The GWU called a general protest strike for April 28, 1958, which marauding MLP supporters turned into a day of rioting.
Montebello writes, incorrectly, that Mintoff left home at 4am determined to prevent trouble but was “unable to dissuade some Ħamrun Labour stalwarts from preparing to hijack the strike to stir up trouble”.
Montebello describes Mintoff’s 1958 resignation as his greatest mistake. Organising the April 28 riots was worse- Joseph Pirotta
Meanwhile, Mintoff is said to have relayed information to the police and urged people to quietly return home.
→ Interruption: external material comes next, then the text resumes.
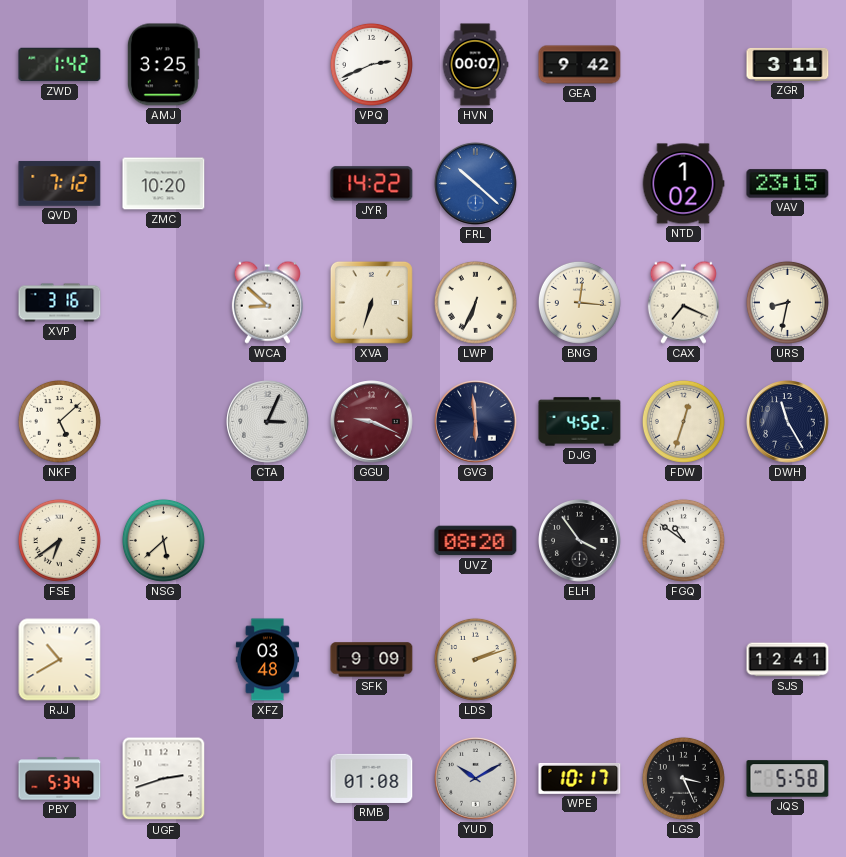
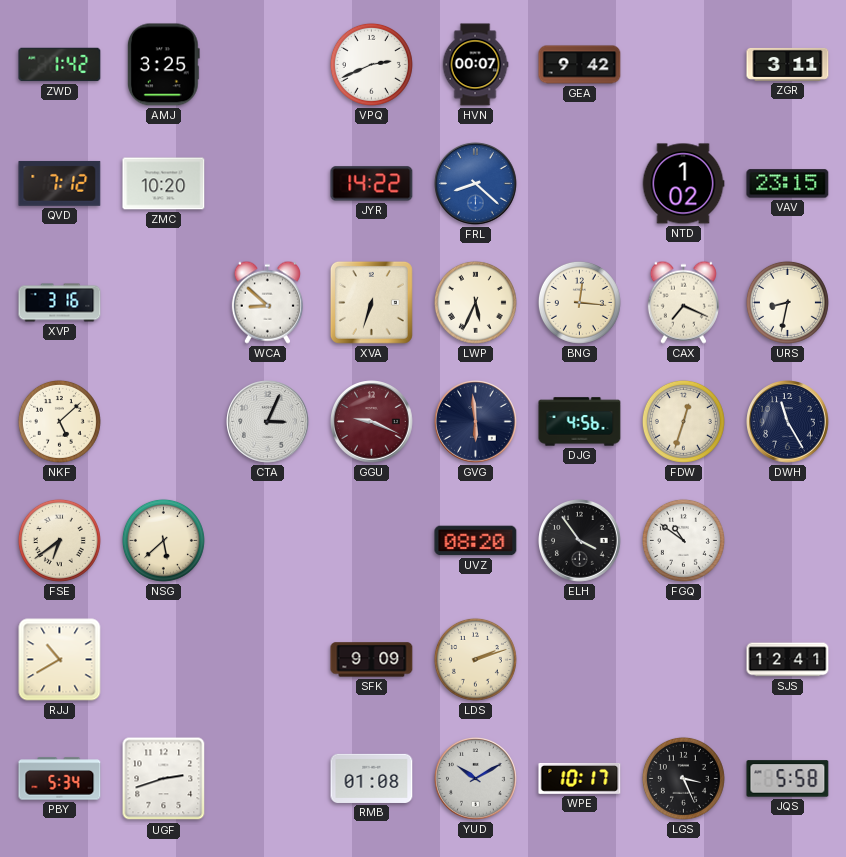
FRL: 10:22 -> 8:22
LWP: 6:34 -> 5:34
DJG: 4:52 -> 4:56
XFZ: 03:48 -> none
Ġużé Cassar, the justice minister in Mintoff’s cabinet, told me in a recorded interview: “The 28 April disturbances were organised. The [party] executive nominated an action committee of five or six [persons], among whom were myself, Mintoff, Notary Abela, Dr Hyzler and others… We agreed the time and met at 4.00am in order to place those who were to organise action at the different places… to attack police stations… [but]… we wanted to avoid as far as possible people being injured.”
In another recorded interview, Joe Attard Kingswell revealed that, later in the day, Laycock informed Mintoff that “unless the incidents stopped by five o’clock, he would order out the commandos”.
Mintoff apprised Attard Kingswell of Laycock’s message asking him “to do something in order to send word to those involved”. Attard Kingswell replied that he had “not ordered their action” and that “if Mintoff wanted to stop them he should stop them himself”, which he did.
Montebello describes Mintoff’s 1958 resignation as his greatest mistake. Organising the April 28 riots was worse. It led to the loss of the constitution and to the British keeping him at arm’s length. It brought him to the humiliating position of proposing to Lieutenant Governor Trafford Smith on May 3 that if HMG agreed to early elections, the MLP would “discuss the party programme before it [was] launched”.
Laycock’s and Trafford Smith’s advice to London was to let him stew in his own juice.
We are also told that, as early as August 1956, “Dom saw independence as the only alternative if the plan for an integrated Anglo-Maltese responsibility of local reserved matters failed”.
Wrong on two counts.
Mintoff’s integration plan stipulated that defence and foreign affairs, reserved matters, were to remain Westminster’s preserve. Mintoff favoured integration because he foresaw a bleak future for an independent Malta. He told his economic adviser, Lord Balogh on January 30, 1957: “Should integration fail, and by some miracle Malta were to become independent, then we shall have to follow the same policy adopted in India, China, Yugoslavia and other socialist countries where people had to be content with very low standards of living until industrialisation got under way.”
That was possible because those countries worked within a planned socialist economy.
As he told the Colonial Office on February 21, 1957, “if Malta had any chance of becoming viable by her own efforts, there was no reason why she should integrate”.